_What you will do_: Copy all the entries word for word, but omit the pictures.

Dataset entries
+++

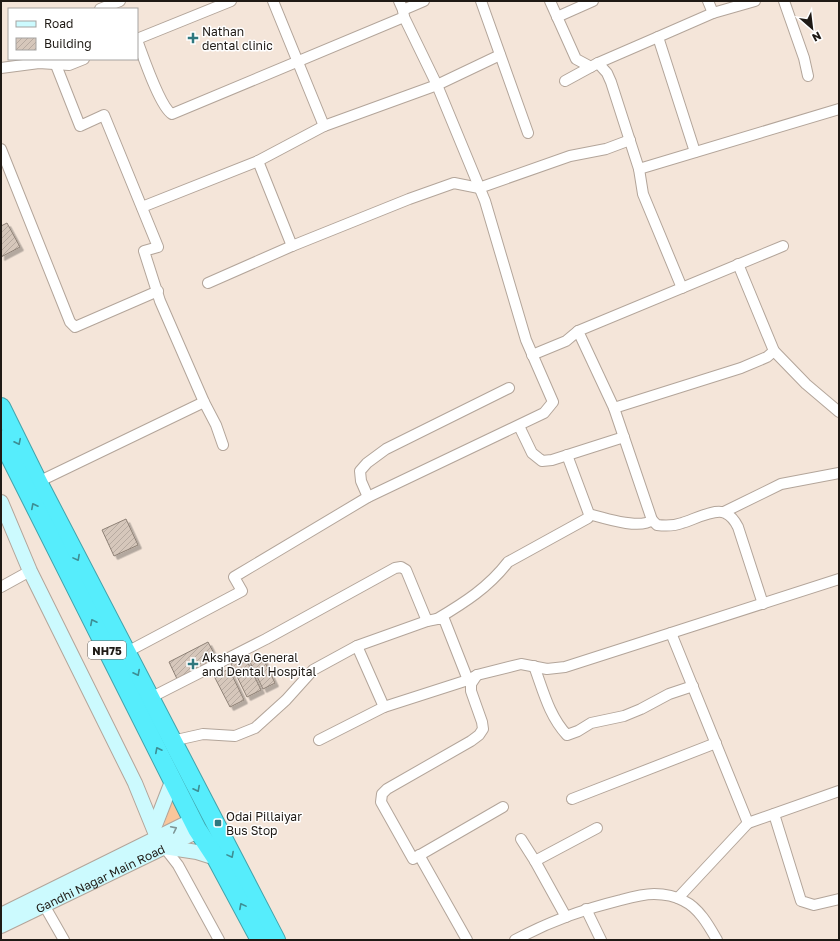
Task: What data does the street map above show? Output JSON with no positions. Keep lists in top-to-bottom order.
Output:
{
  "streets": {
    "highway": ["NH75"],
    "main road": ["Gandhi Nagar Main Road"]
  },
  "crossings": [
    ["NH75", "Gandhi Nagar Main Road"]
  ],
  "places": {
    "health": ["Nathan dental clinic", "Akshaya General and Dental Hospital"],
    "transit": ["Odai Pillaiyar Bus Stop"]
  },
  "legend": ["Road", "Building"],
  "north": "bottom right"
}
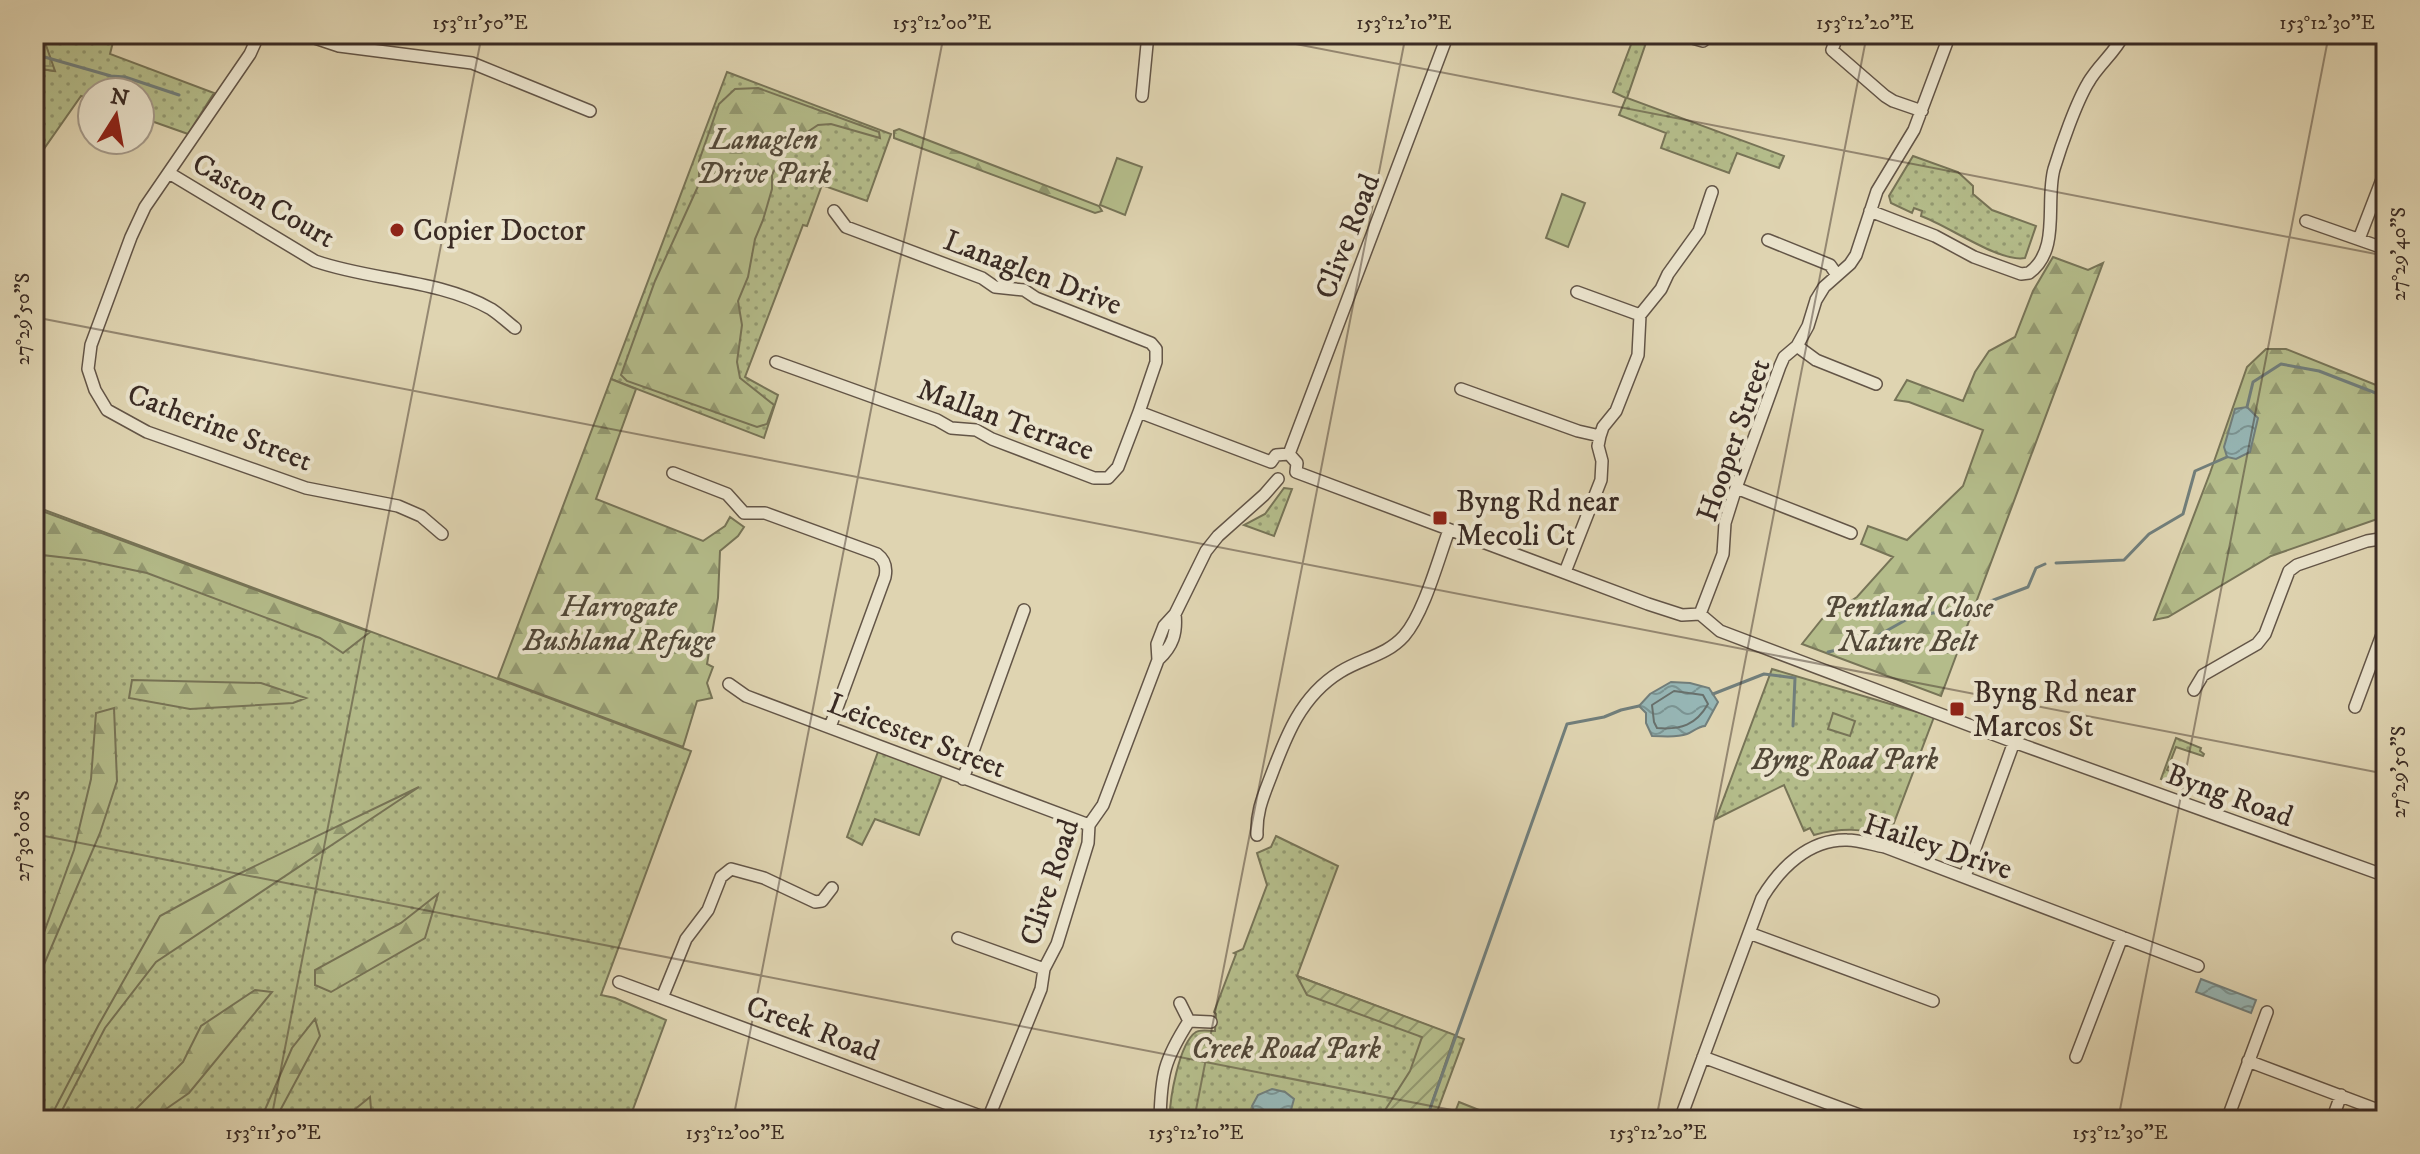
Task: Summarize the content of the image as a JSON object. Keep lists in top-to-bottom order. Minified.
{"streets":{"street":["Caston Court","Clive Road","Lanaglen Drive","Mallan Terrace","Catherine Street","Hooper Street","Leicester Street","Byng Road","Hailey Drive","Creek Road"]},"crossings":[["Caston Court","Catherine Street"],["Clive Road","Leicester Street"],["Clive Road","Byng Road"],["Clive Road","Creek Road"],["Lanaglen Drive","Mallan Terrace"],["Hooper Street","Byng Road"]],"parks":["Lanaglen Drive Park","Harrogate Bushland Refuge","Pentland Close Nature Belt","Byng Road Park","Creek Road Park"],"places":{"other":["Copier Doctor"],"transit":["Byng Rd near Mecoli Ct","Byng Rd near Marcos St"]},"north":"top","coordinates":["153°11'50\"E","153°12'00\"E","153°12'10\"E","153°12'20\"E","153°12'30\"E","27°29'40\"S","27°29'50\"S","27°30'00\"S"]}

+++

_Solution for this exercise_:
Task: What data does the street map above show? Output JSON with no positions. Keep lists in top-to-bottom order.
Output:
{
  "streets": {
    "highway": ["NH75"],
    "main road": ["Gandhi Nagar Main Road"]
  },
  "crossings": [
    ["NH75", "Gandhi Nagar Main Road"]
  ],
  "places": {
    "health": ["Nathan dental clinic", "Akshaya General and Dental Hospital"],
    "transit": ["Odai Pillaiyar Bus Stop"]
  },
  "legend": ["Road", "Building"],
  "north": "bottom right"
}
Task: Summarize the content of the image as a JSON object. Keep lists in top-to-bottom order. Minified.
{"streets":{"street":["Caston Court","Clive Road","Lanaglen Drive","Mallan Terrace","Catherine Street","Hooper Street","Leicester Street","Byng Road","Hailey Drive","Creek Road"]},"crossings":[["Caston Court","Catherine Street"],["Clive Road","Leicester Street"],["Clive Road","Byng Road"],["Clive Road","Creek Road"],["Lanaglen Drive","Mallan Terrace"],["Hooper Street","Byng Road"]],"parks":["Lanaglen Drive Park","Harrogate Bushland Refuge","Pentland Close Nature Belt","Byng Road Park","Creek Road Park"],"places":{"other":["Copier Doctor"],"transit":["Byng Rd near Mecoli Ct","Byng Rd near Marcos St"]},"north":"top","coordinates":["153°11'50\"E","153°12'00\"E","153°12'10\"E","153°12'20\"E","153°12'30\"E","27°29'40\"S","27°29'50\"S","27°30'00\"S"]}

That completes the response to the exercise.